Servizi essenziali: 6 interventi su 10 bloccati alla fase pre avvio cantiere
Il 24 agosto 2016 una forte scossa di terremoto colpiva il Centro Italia, aprendo una lunga sequenza sismica che avrebbe segnato in profondità territori e intere comunità.
A dieci anni di distanza, la ricostruzione resta una delle sfide più importanti e complesse del Paese e proprio per questo, come ActionAid, abbiamo provato a capire a che punto sia la ricostruzione pubblica.
Il Report “Dieci anni dopo: i dati raccontano. Una lente sulla ricostruzione post sisma in Centro Italia” vuole accendere i riflettori su questa ricostruzione, fornendo un’analisi sullo stato della ricostruzione pubblica partendo dai dati disponibili, con l’obiettivo di restituire un’analisi indipendente sul suo reale avanzamento.
Da questi dati emerge una ricostruzione pubblica ancora lontana dal potersi dire conclusa, dove la maggior parte degli interventi, il 66,3%, risultano solo formalmente avviati e ancora fermi in fasi precedenti all’apertura dei cantieri.
Una situazione che coinvolge l’intero cratere, ma che pesa in modo particolare sui territori più colpiti e sui suoi servizi essenziali, come le scuole, i municipi e le strutture sanitarie.
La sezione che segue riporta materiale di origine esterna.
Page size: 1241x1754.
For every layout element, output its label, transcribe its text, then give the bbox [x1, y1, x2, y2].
In questi comuni, circa due interventi su tre non hanno ancora aperto un cantiere e più di due terzi delle risorse restano collocate prima della fase materiale della ricostruzione.
Sulla ricostruzione manca trasparenza
Il report vuole inoltre evidenziare un ulteriore problema: il pesante deficit di trasparenza. Ad oggi i dati sulla ricostruzione sono distribuiti su una molteplicità di fonti, non sono sempre completi e non sono aggiornati. Manca uno strumento unico e unitario che permetta alla cittadinanza di fruire di una visione d’insieme organica e centralizzata dell’avanzamento degli interventi.
Nonostante le incessanti richieste portate avanti negli ultimi anni da noi di ActionAid e da altre organizzazioni della società civile riunite nelle campagne #datibenecomune e #sicuriperdavvero, ancora oggi analizzare il percorso compiuto delle singole opere richiede un lungo lavoro di raccolta, pulizia e incrocio dei dati; un lavoro che, di fatto, limita la possibilità di svolgere un monitoraggio indipendente. Proprio il lavoro e le competenze della società civile hanno permesso in alcuni casi di colmare alcune rilevanti lacune e di restituire alla collettività delle analisi dettagliate.
A che punto è la ricostruzione pubblica?

10 anni dopo, le comunità ancora aspettano
Dieci anni dopo, i dati raccontano, quindi, una ricostruzione ancora incompleta. Ma raccontano anche la necessità di assicurare che questa ricostruzione sia davvero accessibile alle comunità che la vivono ogni giorno.
Perché la trasparenza non è un elemento accessorio, ma condizione necessaria a garanzia del diritto di sapere di ogni persona, affinché le comunità possano partecipare, monitorare e contribuire alle scelte che riguardano il proprio futuro.
Senza ricostruzione effettiva persone e comunità non possono costruire il presente e immagine il futuro. Dopo dieci anni servono certezze.